Tentative Schedule of Topics¶
Specific reading assignments will be announced in class, on the Canvas site, or via these webpages. Please make sure that you stay current with the assigned work, and check the Canvas site regularly for updates. All chapters (and sections within those chapters) refer to the 2nd edition of the textbook.
- Week 1: Preliminaries; Probability and elementary statistics; Data structures and algorithms basics. Introduction to Data Mining (Chapter 1); Working with Jupyter notebooks.
- Weeks 2, 3 and 4: Detecting Similarity (Chapter 3); Content-based and collaborative filtering (Chapter 9.1 – 9.3). Introduction to the Python ecosystem for scientific and numerical data processing and exploratory data analysis: pandas and matplotlib (or bokeh). Start of project 1.
- Week 5: Streaming algorithms (Chapter 4.1 - 4.5); Probabilistic Sketches (Notes).
- Weeks 6 and 7: Frequent itemsets and association rules (Chapter 6); Introduction to scikit-learn.
- Week 8: Project 1 presentations; Clustering (Chapter 7).
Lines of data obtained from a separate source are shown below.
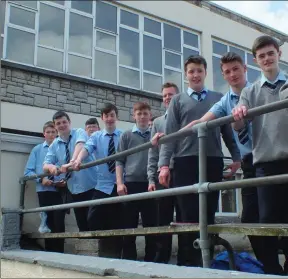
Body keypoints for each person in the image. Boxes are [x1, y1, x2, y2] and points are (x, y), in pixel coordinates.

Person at [157, 55, 241, 267]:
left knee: (209, 213)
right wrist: (164, 165)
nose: (195, 75)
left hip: (212, 160)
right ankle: (187, 265)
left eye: (199, 71)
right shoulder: (177, 100)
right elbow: (170, 135)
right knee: (187, 215)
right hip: (184, 162)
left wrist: (237, 157)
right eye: (191, 71)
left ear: (205, 73)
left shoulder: (218, 98)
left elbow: (228, 133)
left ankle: (207, 264)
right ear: (186, 75)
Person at [181, 52, 262, 261]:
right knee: (250, 218)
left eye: (236, 69)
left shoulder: (259, 90)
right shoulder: (225, 101)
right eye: (227, 71)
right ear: (223, 76)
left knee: (276, 214)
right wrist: (164, 135)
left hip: (271, 157)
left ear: (245, 69)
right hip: (250, 162)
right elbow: (201, 121)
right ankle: (270, 265)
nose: (232, 74)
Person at [232, 35, 287, 275]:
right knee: (267, 222)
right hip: (265, 163)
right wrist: (239, 114)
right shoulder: (250, 92)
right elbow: (237, 127)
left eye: (270, 53)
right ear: (256, 61)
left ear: (279, 55)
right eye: (261, 56)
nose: (267, 59)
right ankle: (272, 268)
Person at [72, 103, 123, 258]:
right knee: (93, 217)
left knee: (119, 220)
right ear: (102, 118)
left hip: (119, 184)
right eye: (106, 116)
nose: (109, 119)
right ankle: (103, 247)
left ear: (116, 117)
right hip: (102, 185)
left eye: (112, 115)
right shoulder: (96, 136)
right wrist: (78, 160)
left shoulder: (123, 135)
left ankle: (116, 252)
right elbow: (87, 148)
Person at [147, 82, 184, 265]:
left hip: (183, 171)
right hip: (163, 175)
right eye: (164, 96)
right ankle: (162, 259)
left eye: (171, 94)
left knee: (185, 217)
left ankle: (186, 259)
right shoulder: (158, 122)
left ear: (178, 97)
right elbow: (152, 153)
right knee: (163, 218)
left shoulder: (184, 117)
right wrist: (151, 178)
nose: (168, 98)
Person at [116, 102, 157, 262]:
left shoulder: (155, 134)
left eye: (145, 113)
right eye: (139, 113)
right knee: (128, 226)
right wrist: (120, 183)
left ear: (150, 115)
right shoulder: (126, 136)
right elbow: (119, 161)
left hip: (150, 185)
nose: (142, 116)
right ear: (134, 116)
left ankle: (151, 261)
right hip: (130, 185)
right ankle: (128, 261)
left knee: (151, 227)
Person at [43, 111, 97, 232]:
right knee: (82, 225)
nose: (62, 125)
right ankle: (86, 250)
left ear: (69, 122)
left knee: (94, 221)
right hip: (74, 189)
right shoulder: (54, 144)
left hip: (91, 186)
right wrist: (52, 168)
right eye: (58, 123)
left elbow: (80, 145)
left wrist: (71, 162)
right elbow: (45, 165)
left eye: (64, 122)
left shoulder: (79, 132)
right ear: (55, 126)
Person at [24, 121, 65, 253]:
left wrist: (63, 181)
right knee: (47, 224)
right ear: (44, 134)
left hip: (59, 190)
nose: (51, 134)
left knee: (59, 223)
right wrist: (41, 179)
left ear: (57, 133)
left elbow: (66, 169)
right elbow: (28, 172)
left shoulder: (61, 148)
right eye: (48, 132)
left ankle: (60, 253)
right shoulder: (37, 150)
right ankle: (49, 253)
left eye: (53, 132)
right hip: (44, 191)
Start of project 2.
- Week 9: Clustering contd. (rest of Chapter 7).
- Weeks 10 and 11: A comprehensive review of linear algebra basics; Link Analysis (Chapter 5.1 - 5.3; 5.5); Dimension reduction (Chapter 11)
- Weeks 12 and 13: Classical machine learning including regression, support-vector machines and decision trees (Chapter 12).
- Week 14: Review; Project 2 presentations.